According to Deadline, news has leaked that Universal Studios has major plans to launch another Scarface film. If you remember, Scarface was the film that starred Al Pacino and launched his career awhile becoming one of the most iconic films in cinematic history. Our sources at Universal have told us that like the Al Pacino version (which is the second made film with the story line of a immigrant coming to America and rising in the ranks as a gangster) this new version will not be a remake. We hear that the film will be something along the lines of a gangster rising from today’s ashes of society.
Anyway, here is the Deadline article;
EXCLUSIVE: Universal Pictures is developing a new version of Scarface, the title first released in 1932 and then turned into the iconic 1983 film that starred Al Pacino as Cuban gangster Tony Montana. I’d heard that the studio has been meeting writers to script a take for a film that will be produced by Marc Shmuger and his Global Produce banner along with Martin Bregman. Bregman produced the Pacino version.

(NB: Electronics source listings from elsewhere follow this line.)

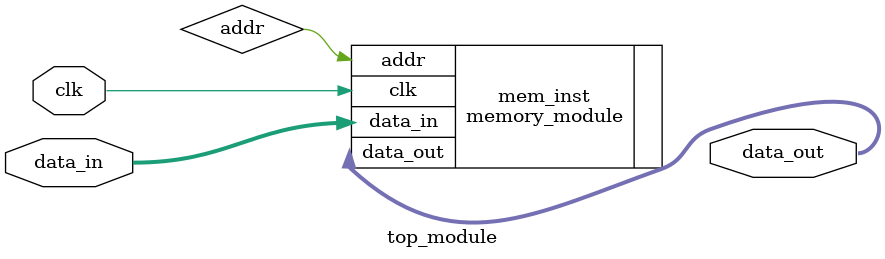
<source format=sv>
module top_module (input clk,
input [7:0] data_in,
output wire [7:0] data_out);
memory_module #(
    .WIDTH(8),
    .DEPTH(256)
)
mem_inst (
    .clk(clk),
    .addr(addr),
    .data_in(data_in),
    .data_out(data_out)
);
endmodule
</source>
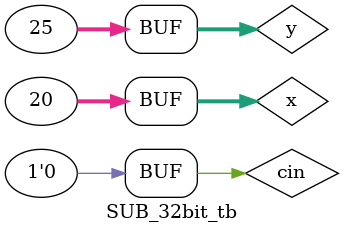
<source format=v>

`timescale 1ns / 1ps
module SUB_32bit(
	input wire [31:0] Ra,
	input wire [31:0] Rb,
	input wire cin,
	
	output wire [31:0] sum,
	output wire cout
	);
	
	wire [31:0] temp; 
	NEGATE_32bit neg_op(.Ra(Rb),.Rz(temp));
	ADD_32bit add_op(.Ra(Ra), .Rb(temp),.cin(cin),.sum(sum),.cout(cout));
	
endmodule



//Testbench
module SUB_32bit_tb;
	reg [31:0] x,y;
	reg cin;
	wire signed [31:0] z;
	wire cout;
	 
	initial begin
	  x=0; y=0; cin=0;
	  #10 x=32'd1; 	y=32'd1;  	cin=1'd0;		//sum = 0, 		cout = 0
	  #10 x=32'd235; 	y=32'd35;	cin=1'd0;		//sum = 2, 		cout = 0
	  #10 x=32'd20;	y=32'd25; 	cin=1'd0;		//sum = -5, 	cout = 0	
//	  #10 x=32'd999; 	y=32'd; 	cin=1'd0; 		//sum = 1000,	cout = 0
	end
	
	
	SUB_32bit sub_op(.Ra(x), .Rb(y),.cin(cin),.sum(z),.cout(cout));
	
	initial
	  $monitor( "X=%d, Y=%d, Cin= %d, Z=%d, Cout=%d", x,y,cin,z,cout);

endmodule


</source>
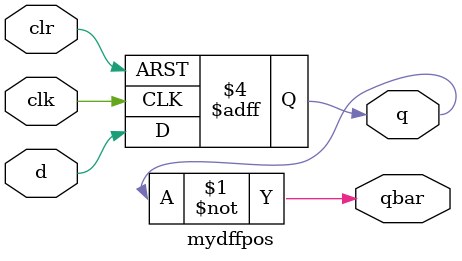
<source format=v>
module mydffpos(input d, clk, clr, output qbar, output reg q);
	assign qbar = ~q;
	always@(posedge clk, negedge clr)//async clear
	begin
		if(!clr) q<=0;
		else q<= d;
	end
endmodule

</source>
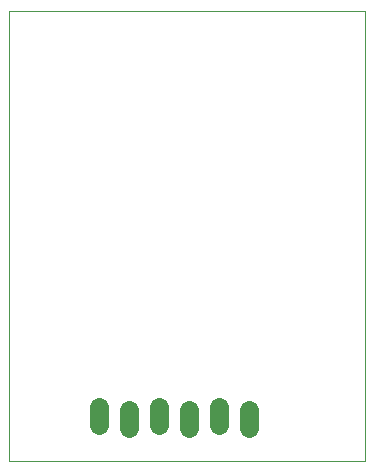
<source format=gbs>
G75*
%MOIN*%
%OFA0B0*%
%FSLAX24Y24*%
%IPPOS*%
%LPD*%
%AMOC8*
5,1,8,0,0,1.08239X$1,22.5*
%
%ADD10C,0.0000*%
%ADD11C,0.0640*%
D10*
X000220Y000100D02*
X000220Y015096D01*
X012090Y015096D01*
X012090Y000100D01*
X000220Y000100D01*
D11*
X003220Y001300D02*
X003220Y001900D01*
X004220Y001800D02*
X004220Y001200D01*
X005220Y001300D02*
X005220Y001900D01*
X006220Y001800D02*
X006220Y001200D01*
X007220Y001300D02*
X007220Y001900D01*
X008220Y001800D02*
X008220Y001200D01*
M02*

</source>
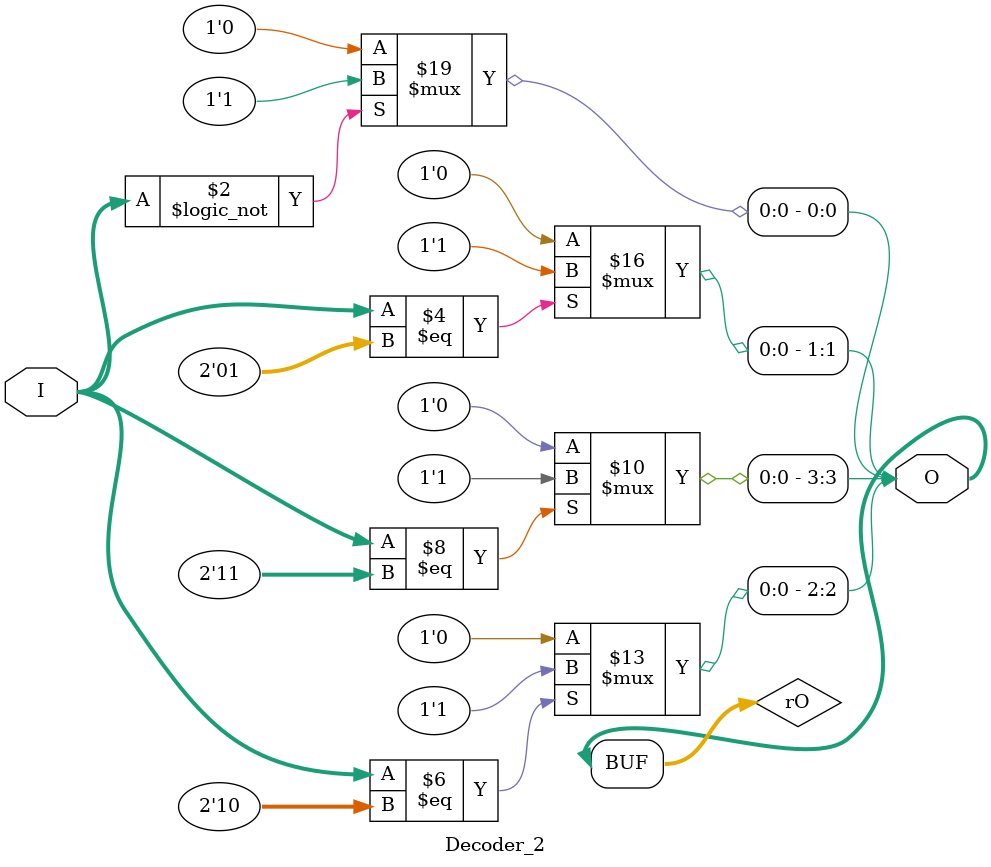
<source format=v>
module Decoder_2
#
(
    parameter OutputWidth = 4
)
(
    I,
    O
);
    input   [$clog2(OutputWidth) - 1:0] I;
    output  [OutputWidth - 1:0]         O;
    reg     [OutputWidth - 1:0]         rO;
    genvar c;
    generate
        for (c = 0; c < OutputWidth; c = c + 1)
        begin: DecodeBits
            always @ (*)
            begin
                if (I == c)
                    rO[c] <= 1'b1;
                else
                    rO[c] <= 1'b0;
            end
        end
    endgenerate
    assign O = rO;
endmodule
</source>
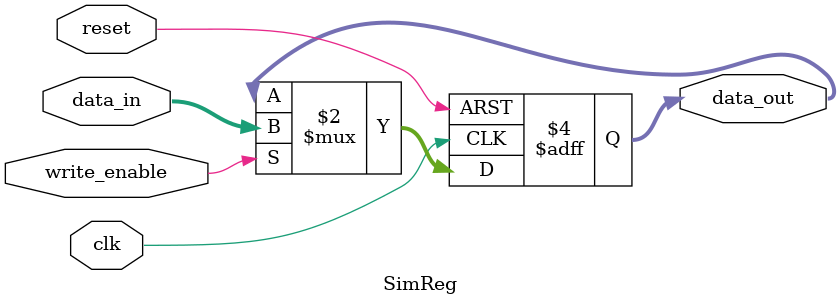
<source format=v>
module SimReg #(parameter WIDTH = 4, parameter INIT = 0) 
(
  input wire clk,
  input wire reset,
  input wire [WIDTH-1:0] data_in,
  input wire write_enable,
  output reg [WIDTH-1:0] data_out
);

// 在上升时钟边缘或复位信号被触发时更新状态
always @(posedge clk or posedge reset) begin
  if (reset) begin
    // 当复位信号为高时，将输出重置为初始值
    data_out <= INIT;
  end
  else if (write_enable) begin
    // 仅当写使能信号为高时更新状态
    data_out <= data_in;
  end
end

endmodule

</source>
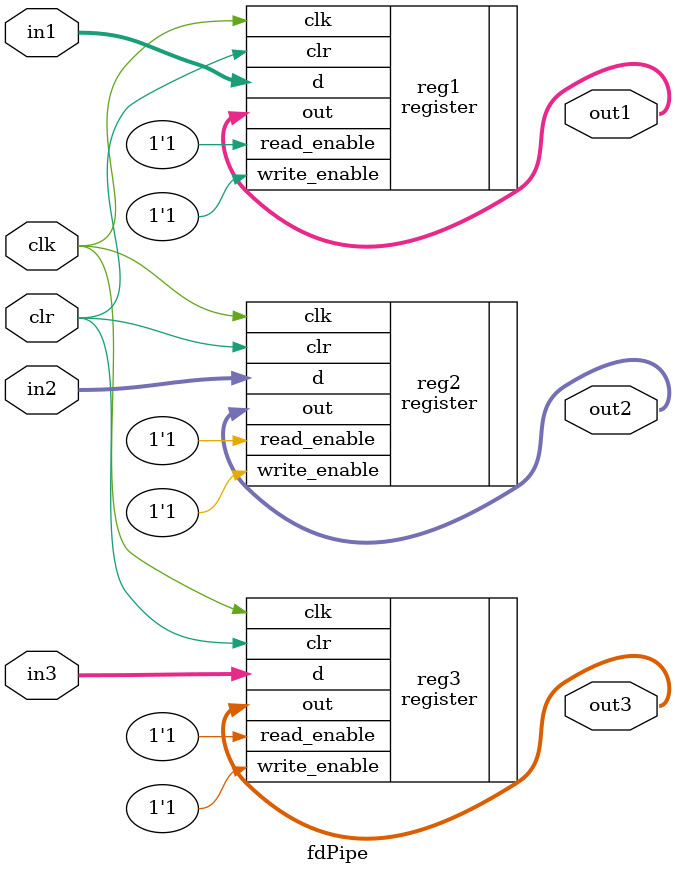
<source format=v>
module fdPipe(out1, out2, out3, in1, in2, in3, clk, clr);
    output[31:0] out1, out2, out3;
    input[31:0] in1, in2, in3;
    input clk, clr;
    register reg1(.out(out1), .d(in1), .clk(clk), .clr(clr), .read_enable(1'b1), .write_enable(1'b1));
    register reg2(.out(out2), .d(in2), .clk(clk), .clr(clr), .read_enable(1'b1), .write_enable(1'b1));
    register reg3(.out(out3), .d(in3), .clk(clk), .clr(clr), .read_enable(1'b1), .write_enable(1'b1));
endmodule
</source>
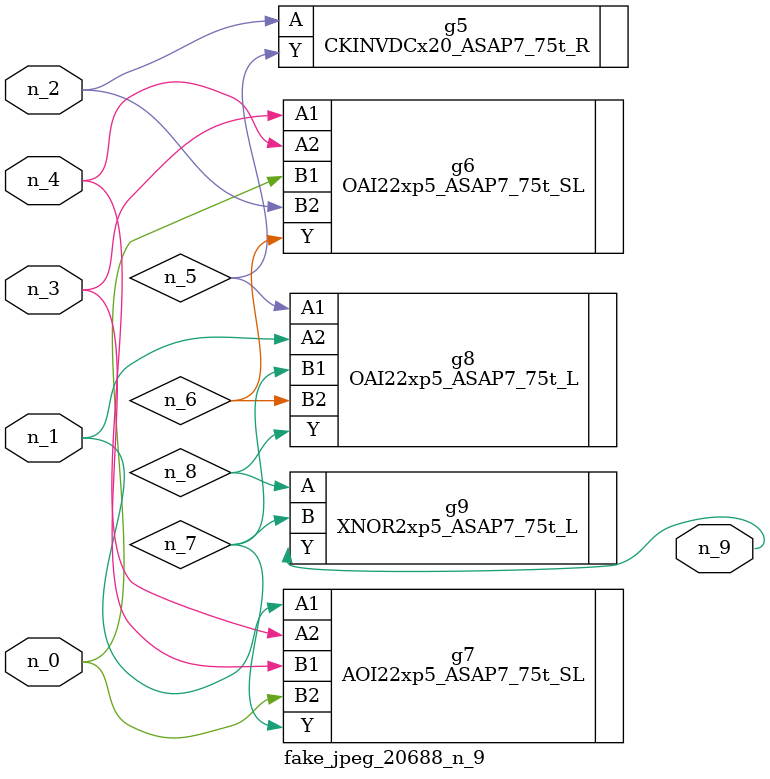
<source format=v>
module fake_jpeg_20688_n_9 (n_3, n_2, n_1, n_0, n_4, n_9);

input n_3;
input n_2;
input n_1;
input n_0;
input n_4;

output n_9;

wire n_8;
wire n_6;
wire n_5;
wire n_7;

CKINVDCx20_ASAP7_75t_R g5 ( 
.A(n_2),
.Y(n_5)
);

OAI22xp5_ASAP7_75t_SL g6 ( 
.A1(n_3),
.A2(n_4),
.B1(n_0),
.B2(n_2),
.Y(n_6)
);

AOI22xp5_ASAP7_75t_SL g7 ( 
.A1(n_1),
.A2(n_4),
.B1(n_3),
.B2(n_0),
.Y(n_7)
);

OAI22xp5_ASAP7_75t_L g8 ( 
.A1(n_5),
.A2(n_1),
.B1(n_7),
.B2(n_6),
.Y(n_8)
);

XNOR2xp5_ASAP7_75t_L g9 ( 
.A(n_8),
.B(n_7),
.Y(n_9)
);


endmodule
</source>
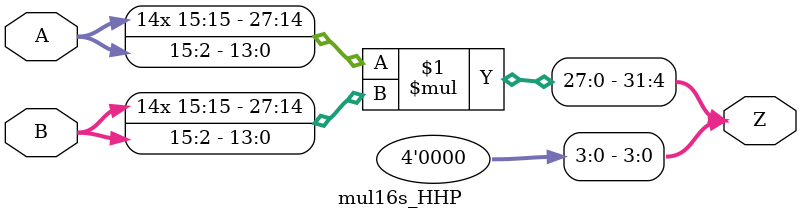
<source format=v>
module mul16s_HHP(	// file.cleaned.mlir:2:3
  input  [15:0] A,	// file.cleaned.mlir:2:28
                B,	// file.cleaned.mlir:2:41
  output [31:0] Z	// file.cleaned.mlir:2:55
);

  assign Z = {{{14{A[15]}}, A[15:2]} * {{14{B[15]}}, B[15:2]}, 4'h0};	// file.cleaned.mlir:3:14, :4:10, :5:10, :6:10, :7:10, :8:10, :9:10, :10:10, :11:10, :12:10, :13:10, :14:5
endmodule


</source>
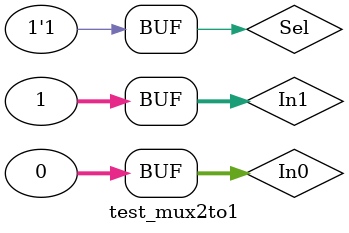
<source format=v>
`timescale 1ns / 1ps


module test_mux2to1;

	// Inputs
	reg [31:0] In0;
	reg [31:0] In1;
	reg Sel;

	// Outputs
	wire [31:0] Mux_Out;

	// Instantiate the Unit Under Test (UUT)
	MUX_2_to_1 uut (
		.In0(In0), 
		.In1(In1), 
		.Sel(Sel), 
		.Mux_Out(Mux_Out)
	);

	initial begin
		// Initialize Inputs
		In0 = 0;
		In1 = 1;
		Sel = 1;

		// Wait 100 ns for global reset to finish
		#100;
        
		// Add stimulus here

	end
      
endmodule


</source>
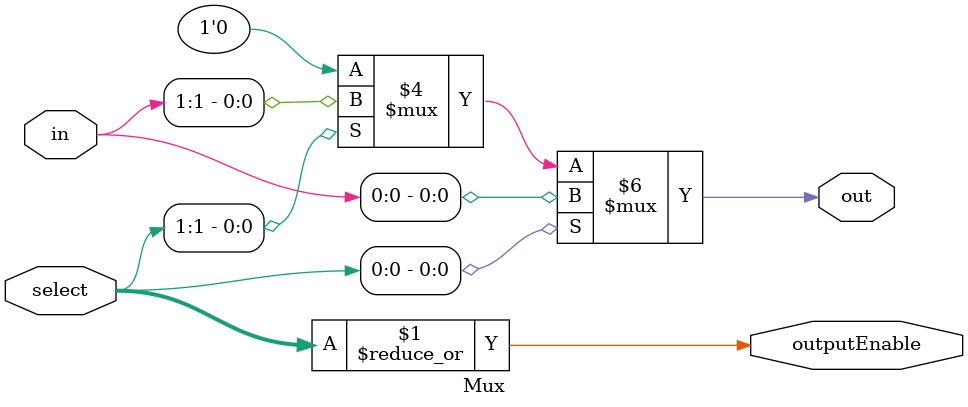
<source format=v>
module Mux #(
		parameter WIDTH = 1,
		parameter INPUTS = 2
	)(
		input wire[INPUTS-1:0] select,
		input wire[(WIDTH*INPUTS)-1:0] in,
		output reg[WIDTH-1:0] out,
		output wire outputEnable
	);
	
	generate
		if (INPUTS == 1) begin
			always @(*) begin
				case (1'b1)
					select[0]: out <= in[WIDTH-1:0];
					default: out <= {WIDTH{1'b0}};
				endcase
			end
		end else if (INPUTS == 2) begin
			always @(*) begin
				case (1'b1)
					select[0]: out <= in[WIDTH-1:0];
					select[1]: out <= in[(1 * WIDTH) + WIDTH - 1:1 * WIDTH];
					default: out <= {WIDTH{1'b0}};
				endcase
			end
		end else if (INPUTS == 3) begin
			always @(*) begin
				case (1'b1)
					select[0]: out <= in[WIDTH-1:0];
					select[1]: out <= in[(1 * WIDTH) + WIDTH - 1:1 * WIDTH];
					select[2]: out <= in[(2 * WIDTH) + WIDTH - 1:2 * WIDTH];
					default: out <= {WIDTH{1'b0}};
				endcase
			end
		end else if (INPUTS == 4) begin
			always @(*) begin
				case (1'b1)
					select[0]: out <= in[WIDTH-1:0];
					select[1]: out <= in[(1 * WIDTH) + WIDTH - 1:1 * WIDTH];
					select[2]: out <= in[(2 * WIDTH) + WIDTH - 1:2 * WIDTH];
					select[3]: out <= in[(3 * WIDTH) + WIDTH - 1:3 * WIDTH];
					default: out <= {WIDTH{1'b0}};
				endcase
			end
		end else if (INPUTS == 5) begin
			always @(*) begin
				case (1'b1)
					select[0]: out <= in[WIDTH-1:0];
					select[1]: out <= in[(1 * WIDTH) + WIDTH - 1:1 * WIDTH];
					select[2]: out <= in[(2 * WIDTH) + WIDTH - 1:2 * WIDTH];
					select[3]: out <= in[(3 * WIDTH) + WIDTH - 1:3 * WIDTH];
					select[4]: out <= in[(4 * WIDTH) + WIDTH - 1:4 * WIDTH];
					default: out <= {WIDTH{1'b0}};
				endcase
			end
		end else if (INPUTS == 6) begin
			always @(*) begin
				case (1'b1)
					select[0]: out <= in[WIDTH-1:0];
					select[1]: out <= in[(1 * WIDTH) + WIDTH - 1:1 * WIDTH];
					select[2]: out <= in[(2 * WIDTH) + WIDTH - 1:2 * WIDTH];
					select[3]: out <= in[(3 * WIDTH) + WIDTH - 1:3 * WIDTH];
					select[4]: out <= in[(4 * WIDTH) + WIDTH - 1:4 * WIDTH];
					select[5]: out <= in[(5 * WIDTH) + WIDTH - 1:5 * WIDTH];
					default: out <= {WIDTH{1'b0}};
				endcase
			end
		end else if (INPUTS == 7) begin
			always @(*) begin
				case (1'b1)
					select[0]: out <= in[WIDTH-1:0];
					select[1]: out <= in[(1 * WIDTH) + WIDTH - 1:1 * WIDTH];
					select[2]: out <= in[(2 * WIDTH) + WIDTH - 1:2 * WIDTH];
					select[3]: out <= in[(3 * WIDTH) + WIDTH - 1:3 * WIDTH];
					select[4]: out <= in[(4 * WIDTH) + WIDTH - 1:4 * WIDTH];
					select[5]: out <= in[(5 * WIDTH) + WIDTH - 1:5 * WIDTH];
					select[6]: out <= in[(6 * WIDTH) + WIDTH - 1:6 * WIDTH];
					default: out <= {WIDTH{1'b0}};
				endcase
			end
		end else if (INPUTS == 8) begin
			always @(*) begin
				case (1'b1)
					select[0]: out <= in[WIDTH-1:0];
					select[1]: out <= in[(1 * WIDTH) + WIDTH - 1:1 * WIDTH];
					select[2]: out <= in[(2 * WIDTH) + WIDTH - 1:2 * WIDTH];
					select[3]: out <= in[(3 * WIDTH) + WIDTH - 1:3 * WIDTH];
					select[4]: out <= in[(4 * WIDTH) + WIDTH - 1:4 * WIDTH];
					select[5]: out <= in[(5 * WIDTH) + WIDTH - 1:5 * WIDTH];
					select[6]: out <= in[(6 * WIDTH) + WIDTH - 1:6 * WIDTH];
					select[7]: out <= in[(7 * WIDTH) + WIDTH - 1:7 * WIDTH];
					default: out <= {WIDTH{1'b0}};
				endcase
			end
		end else begin
			// integer i;
			// always @(*) begin
			// 	for (i = 0; i < INPUTS; i = i + 1) begin
			// 		if (select[i]) out <= in[(i * WIDTH) + WIDTH - 1:i * WIDTH];
			// 	end
			// end
		end
	endgenerate

	assign outputEnable = |select;

endmodule
</source>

The film is not intended to be a remake or a sequel. It will take the common elements of the first two films: an outsider, an immigrant, barges his way into the criminal establishment in pursuit of a twisted version of the American dream, becoming a kingpin through a campaign of ruthlessness and violent ambition. The studio is keeping the specifics of where the new Tony character comes from under wraps at the moment, but ethnicity and geography were important in the first two versions. In the 1932 Scarface, an Italian (Paul Muni) took over Chicago, and in the Brian De Palma-directed remake, a Cuban cornered the cocaine trade in 1980s Miami, only to be consumed by it. Ann Dvorak, George Raft and Boris Karloff starred in the original and Michelle Pfeiffer, Steven Bauer and Mary Elizabeth Mastrontonio starred in the remake.
Does the iconic Universal library title Scarface deserve an updated version for a new generation? I’m told that when Universal put together the 1983 film, there were howls of heresy; after all, the film was considered a Howard Hughes-produced classic, with a script by Ben Hecht. Howard Hawks directed it with Richard Rosson. The remake became iconic in its own way, particularly in influencing hip-hop culture. Tony Montana’s image is still widely merchandised; his signature line “Say hello to my little friend’ remains the biggest selling cell phone voice ringtone, and Universal has sold over 10 million DVD units worldwide.